* [Exercise instructions]
Please transcribe exactly, and only, the lines of the data below between the line holding "immunohistochemistry micrograph of" and the line holding "staining of benign", inclusive.

* [Information shown]
· · · · · · ·

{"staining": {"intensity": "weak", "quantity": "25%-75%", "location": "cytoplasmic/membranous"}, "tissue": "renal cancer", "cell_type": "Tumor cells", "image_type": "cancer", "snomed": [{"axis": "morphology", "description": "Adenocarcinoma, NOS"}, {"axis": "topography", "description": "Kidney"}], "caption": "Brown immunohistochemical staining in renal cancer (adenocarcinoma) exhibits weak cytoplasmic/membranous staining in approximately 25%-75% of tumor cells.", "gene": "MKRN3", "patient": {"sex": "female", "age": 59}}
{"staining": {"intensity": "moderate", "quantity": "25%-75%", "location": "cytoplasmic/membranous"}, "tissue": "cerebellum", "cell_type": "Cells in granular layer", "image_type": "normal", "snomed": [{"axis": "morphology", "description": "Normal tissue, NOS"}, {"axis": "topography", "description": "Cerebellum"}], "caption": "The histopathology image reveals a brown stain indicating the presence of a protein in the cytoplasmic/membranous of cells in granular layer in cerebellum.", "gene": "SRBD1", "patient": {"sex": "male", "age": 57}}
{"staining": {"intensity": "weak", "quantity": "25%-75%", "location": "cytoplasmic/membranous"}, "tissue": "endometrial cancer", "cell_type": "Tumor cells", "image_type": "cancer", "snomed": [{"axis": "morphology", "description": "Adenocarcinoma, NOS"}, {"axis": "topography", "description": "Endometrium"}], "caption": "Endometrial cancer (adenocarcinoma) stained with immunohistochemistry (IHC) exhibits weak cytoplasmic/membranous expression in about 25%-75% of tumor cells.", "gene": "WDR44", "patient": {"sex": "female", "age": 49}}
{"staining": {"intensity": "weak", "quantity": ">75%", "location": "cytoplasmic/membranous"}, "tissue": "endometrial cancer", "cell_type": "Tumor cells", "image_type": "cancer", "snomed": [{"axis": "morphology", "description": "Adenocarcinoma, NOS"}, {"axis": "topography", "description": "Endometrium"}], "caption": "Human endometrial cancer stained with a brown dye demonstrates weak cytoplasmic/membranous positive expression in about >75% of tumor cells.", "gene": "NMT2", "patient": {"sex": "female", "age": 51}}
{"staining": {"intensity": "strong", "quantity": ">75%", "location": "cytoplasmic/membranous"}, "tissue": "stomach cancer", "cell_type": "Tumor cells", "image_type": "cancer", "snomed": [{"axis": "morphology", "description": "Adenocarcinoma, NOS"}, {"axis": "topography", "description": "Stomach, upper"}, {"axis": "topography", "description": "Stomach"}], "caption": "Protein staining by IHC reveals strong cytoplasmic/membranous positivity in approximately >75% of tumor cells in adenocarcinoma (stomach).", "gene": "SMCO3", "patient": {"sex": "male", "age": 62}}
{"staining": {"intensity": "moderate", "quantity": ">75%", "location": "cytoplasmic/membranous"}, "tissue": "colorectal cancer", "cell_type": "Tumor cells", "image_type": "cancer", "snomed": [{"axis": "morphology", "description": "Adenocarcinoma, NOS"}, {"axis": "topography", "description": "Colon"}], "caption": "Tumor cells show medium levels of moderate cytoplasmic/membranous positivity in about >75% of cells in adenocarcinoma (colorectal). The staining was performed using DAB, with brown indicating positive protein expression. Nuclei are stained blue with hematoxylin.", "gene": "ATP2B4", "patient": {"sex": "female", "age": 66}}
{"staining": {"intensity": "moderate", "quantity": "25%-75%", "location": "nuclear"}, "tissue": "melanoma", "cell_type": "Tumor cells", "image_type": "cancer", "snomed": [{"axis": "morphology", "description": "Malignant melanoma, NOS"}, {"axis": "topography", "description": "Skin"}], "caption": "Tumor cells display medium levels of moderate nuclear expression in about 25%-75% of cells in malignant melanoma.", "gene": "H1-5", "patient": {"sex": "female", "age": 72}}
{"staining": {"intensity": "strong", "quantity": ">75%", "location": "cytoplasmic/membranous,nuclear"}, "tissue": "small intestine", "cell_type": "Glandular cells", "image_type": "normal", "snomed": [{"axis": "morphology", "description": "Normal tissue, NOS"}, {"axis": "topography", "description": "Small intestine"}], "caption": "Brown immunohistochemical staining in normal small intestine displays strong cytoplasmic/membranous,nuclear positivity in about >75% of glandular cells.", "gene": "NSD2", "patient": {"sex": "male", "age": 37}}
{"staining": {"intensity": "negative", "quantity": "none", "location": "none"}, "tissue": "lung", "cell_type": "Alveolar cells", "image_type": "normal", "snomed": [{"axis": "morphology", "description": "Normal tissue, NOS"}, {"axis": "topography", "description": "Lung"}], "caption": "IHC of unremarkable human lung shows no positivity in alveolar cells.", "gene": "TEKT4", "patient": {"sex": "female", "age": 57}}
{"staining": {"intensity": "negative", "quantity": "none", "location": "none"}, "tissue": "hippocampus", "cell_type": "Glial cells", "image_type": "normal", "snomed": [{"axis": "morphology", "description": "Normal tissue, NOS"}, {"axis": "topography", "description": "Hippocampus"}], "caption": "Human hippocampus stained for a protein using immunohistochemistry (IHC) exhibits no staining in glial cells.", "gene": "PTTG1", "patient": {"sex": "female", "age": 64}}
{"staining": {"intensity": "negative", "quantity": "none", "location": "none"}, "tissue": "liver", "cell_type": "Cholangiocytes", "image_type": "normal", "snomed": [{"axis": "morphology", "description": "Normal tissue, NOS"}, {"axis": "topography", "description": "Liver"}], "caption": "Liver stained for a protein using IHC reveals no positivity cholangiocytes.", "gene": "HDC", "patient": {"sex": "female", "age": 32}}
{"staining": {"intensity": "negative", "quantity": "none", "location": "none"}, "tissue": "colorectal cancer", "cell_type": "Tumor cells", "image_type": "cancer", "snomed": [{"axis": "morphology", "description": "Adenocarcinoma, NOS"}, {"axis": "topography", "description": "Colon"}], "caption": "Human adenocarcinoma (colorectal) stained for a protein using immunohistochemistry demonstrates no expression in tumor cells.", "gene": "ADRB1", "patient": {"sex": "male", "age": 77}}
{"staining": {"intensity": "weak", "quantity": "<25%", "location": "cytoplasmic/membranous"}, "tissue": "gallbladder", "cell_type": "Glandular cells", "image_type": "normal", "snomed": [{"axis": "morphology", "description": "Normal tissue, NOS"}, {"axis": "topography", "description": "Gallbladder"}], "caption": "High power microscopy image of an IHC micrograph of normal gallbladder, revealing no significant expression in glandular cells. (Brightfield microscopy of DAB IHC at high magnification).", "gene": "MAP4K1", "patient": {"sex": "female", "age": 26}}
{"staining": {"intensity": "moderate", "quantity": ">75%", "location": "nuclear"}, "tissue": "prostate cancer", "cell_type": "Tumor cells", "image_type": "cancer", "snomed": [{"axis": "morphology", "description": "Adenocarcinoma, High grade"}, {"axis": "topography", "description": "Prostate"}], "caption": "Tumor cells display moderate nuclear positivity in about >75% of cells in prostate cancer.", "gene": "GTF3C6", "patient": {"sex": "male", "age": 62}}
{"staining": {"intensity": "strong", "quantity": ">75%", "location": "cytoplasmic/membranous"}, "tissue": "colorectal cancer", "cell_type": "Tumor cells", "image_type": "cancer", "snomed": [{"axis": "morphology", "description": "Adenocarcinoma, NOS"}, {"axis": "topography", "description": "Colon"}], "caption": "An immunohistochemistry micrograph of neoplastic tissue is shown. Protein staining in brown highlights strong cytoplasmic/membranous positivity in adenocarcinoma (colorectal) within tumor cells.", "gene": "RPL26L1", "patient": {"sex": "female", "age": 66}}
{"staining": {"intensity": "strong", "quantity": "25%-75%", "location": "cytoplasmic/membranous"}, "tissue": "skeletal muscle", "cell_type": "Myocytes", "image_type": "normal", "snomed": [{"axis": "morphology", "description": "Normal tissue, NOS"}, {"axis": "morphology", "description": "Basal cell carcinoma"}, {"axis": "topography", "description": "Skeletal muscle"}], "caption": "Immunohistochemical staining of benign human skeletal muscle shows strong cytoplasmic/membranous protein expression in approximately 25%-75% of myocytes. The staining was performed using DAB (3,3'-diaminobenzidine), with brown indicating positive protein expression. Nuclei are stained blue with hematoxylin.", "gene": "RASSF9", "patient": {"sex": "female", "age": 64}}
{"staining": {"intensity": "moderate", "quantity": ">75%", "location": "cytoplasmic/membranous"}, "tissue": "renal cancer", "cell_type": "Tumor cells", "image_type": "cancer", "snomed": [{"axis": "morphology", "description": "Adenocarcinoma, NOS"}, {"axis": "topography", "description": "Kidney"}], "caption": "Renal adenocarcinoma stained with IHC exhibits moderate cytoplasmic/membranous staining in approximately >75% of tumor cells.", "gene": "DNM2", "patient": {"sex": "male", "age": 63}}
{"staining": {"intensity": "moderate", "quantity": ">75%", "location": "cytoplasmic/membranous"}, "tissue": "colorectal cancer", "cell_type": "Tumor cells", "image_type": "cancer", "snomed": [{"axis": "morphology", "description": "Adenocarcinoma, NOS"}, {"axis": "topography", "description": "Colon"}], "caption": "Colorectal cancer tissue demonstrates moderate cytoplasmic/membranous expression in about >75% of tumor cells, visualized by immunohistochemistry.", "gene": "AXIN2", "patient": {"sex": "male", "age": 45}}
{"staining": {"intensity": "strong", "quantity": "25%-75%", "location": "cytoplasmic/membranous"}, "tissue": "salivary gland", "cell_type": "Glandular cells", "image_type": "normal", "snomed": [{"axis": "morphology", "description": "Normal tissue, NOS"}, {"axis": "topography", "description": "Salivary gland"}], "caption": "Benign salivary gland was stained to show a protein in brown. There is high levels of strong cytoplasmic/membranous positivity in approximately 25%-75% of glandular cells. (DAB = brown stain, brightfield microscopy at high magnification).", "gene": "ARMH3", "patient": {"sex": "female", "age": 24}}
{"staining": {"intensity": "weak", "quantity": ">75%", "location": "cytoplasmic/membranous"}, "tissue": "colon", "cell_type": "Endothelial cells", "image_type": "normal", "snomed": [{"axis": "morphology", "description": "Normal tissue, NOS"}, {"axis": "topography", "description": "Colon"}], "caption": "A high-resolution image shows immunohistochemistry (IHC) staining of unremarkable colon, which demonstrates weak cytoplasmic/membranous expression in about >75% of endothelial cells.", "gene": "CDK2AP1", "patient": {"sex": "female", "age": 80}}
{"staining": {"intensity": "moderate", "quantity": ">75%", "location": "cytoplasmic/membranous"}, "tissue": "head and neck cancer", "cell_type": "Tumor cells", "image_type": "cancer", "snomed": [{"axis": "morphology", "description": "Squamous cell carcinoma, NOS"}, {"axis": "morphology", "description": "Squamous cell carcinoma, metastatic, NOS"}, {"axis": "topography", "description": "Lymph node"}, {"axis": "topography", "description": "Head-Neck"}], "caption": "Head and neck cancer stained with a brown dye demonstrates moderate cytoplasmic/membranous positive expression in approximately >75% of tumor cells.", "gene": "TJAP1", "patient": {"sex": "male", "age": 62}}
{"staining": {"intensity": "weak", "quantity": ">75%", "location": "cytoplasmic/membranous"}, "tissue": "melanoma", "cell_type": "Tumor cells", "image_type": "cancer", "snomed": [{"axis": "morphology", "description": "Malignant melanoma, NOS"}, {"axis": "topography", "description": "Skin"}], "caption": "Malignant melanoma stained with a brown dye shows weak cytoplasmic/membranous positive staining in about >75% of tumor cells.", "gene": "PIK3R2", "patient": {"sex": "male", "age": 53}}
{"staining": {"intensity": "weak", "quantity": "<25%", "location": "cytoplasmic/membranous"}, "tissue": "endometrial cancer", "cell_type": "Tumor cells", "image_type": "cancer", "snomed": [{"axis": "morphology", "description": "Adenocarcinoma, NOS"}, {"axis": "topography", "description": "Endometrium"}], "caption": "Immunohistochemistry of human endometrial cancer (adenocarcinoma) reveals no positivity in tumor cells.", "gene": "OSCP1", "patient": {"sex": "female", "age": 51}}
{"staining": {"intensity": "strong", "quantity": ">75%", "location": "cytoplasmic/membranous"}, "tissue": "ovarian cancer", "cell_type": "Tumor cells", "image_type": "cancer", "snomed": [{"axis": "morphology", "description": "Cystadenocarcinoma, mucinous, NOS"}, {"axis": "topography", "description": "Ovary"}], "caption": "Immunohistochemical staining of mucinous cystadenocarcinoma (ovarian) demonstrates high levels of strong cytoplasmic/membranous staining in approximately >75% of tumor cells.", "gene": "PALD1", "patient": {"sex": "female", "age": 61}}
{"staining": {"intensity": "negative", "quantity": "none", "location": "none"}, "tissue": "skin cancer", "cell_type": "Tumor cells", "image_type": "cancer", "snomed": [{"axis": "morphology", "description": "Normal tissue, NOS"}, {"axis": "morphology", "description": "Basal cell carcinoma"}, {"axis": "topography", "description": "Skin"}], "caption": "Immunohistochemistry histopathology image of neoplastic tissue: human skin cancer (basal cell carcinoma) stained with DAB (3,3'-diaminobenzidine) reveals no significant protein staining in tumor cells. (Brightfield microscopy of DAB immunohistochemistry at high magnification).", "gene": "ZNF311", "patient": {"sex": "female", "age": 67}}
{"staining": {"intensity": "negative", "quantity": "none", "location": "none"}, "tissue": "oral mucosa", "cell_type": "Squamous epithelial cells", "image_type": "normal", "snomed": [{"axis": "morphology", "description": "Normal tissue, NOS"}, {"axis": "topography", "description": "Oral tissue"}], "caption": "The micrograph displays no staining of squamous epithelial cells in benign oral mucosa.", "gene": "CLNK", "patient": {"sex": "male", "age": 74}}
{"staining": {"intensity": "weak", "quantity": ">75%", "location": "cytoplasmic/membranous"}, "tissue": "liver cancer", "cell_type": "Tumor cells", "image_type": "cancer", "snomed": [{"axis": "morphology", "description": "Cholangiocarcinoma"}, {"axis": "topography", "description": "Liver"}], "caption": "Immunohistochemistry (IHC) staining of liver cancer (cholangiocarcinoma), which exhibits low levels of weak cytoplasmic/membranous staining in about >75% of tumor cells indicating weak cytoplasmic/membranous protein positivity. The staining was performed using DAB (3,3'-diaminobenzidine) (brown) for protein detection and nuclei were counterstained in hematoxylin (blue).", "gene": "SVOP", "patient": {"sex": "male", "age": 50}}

· · · · · · ·

* [Solution for this exercise]
{"staining": {"intensity": "strong", "quantity": ">75%", "location": "cytoplasmic/membranous"}, "tissue": "colorectal cancer", "cell_type": "Tumor cells", "image_type": "cancer", "snomed": [{"axis": "morphology", "description": "Adenocarcinoma, NOS"}, {"axis": "topography", "description": "Colon"}], "caption": "An immunohistochemistry micrograph of neoplastic tissue is shown. Protein staining in brown highlights strong cytoplasmic/membranous positivity in adenocarcinoma (colorectal) within tumor cells.", "gene": "RPL26L1", "patient": {"sex": "female", "age": 66}}
{"staining": {"intensity": "strong", "quantity": "25%-75%", "location": "cytoplasmic/membranous"}, "tissue": "skeletal muscle", "cell_type": "Myocytes", "image_type": "normal", "snomed": [{"axis": "morphology", "description": "Normal tissue, NOS"}, {"axis": "morphology", "description": "Basal cell carcinoma"}, {"axis": "topography", "description": "Skeletal muscle"}], "caption": "Immunohistochemical staining of benign human skeletal muscle shows strong cytoplasmic/membranous protein expression in approximately 25%-75% of myocytes. The staining was performed using DAB (3,3'-diaminobenzidine), with brown indicating positive protein expression. Nuclei are stained blue with hematoxylin.", "gene": "RASSF9", "patient": {"sex": "female", "age": 64}}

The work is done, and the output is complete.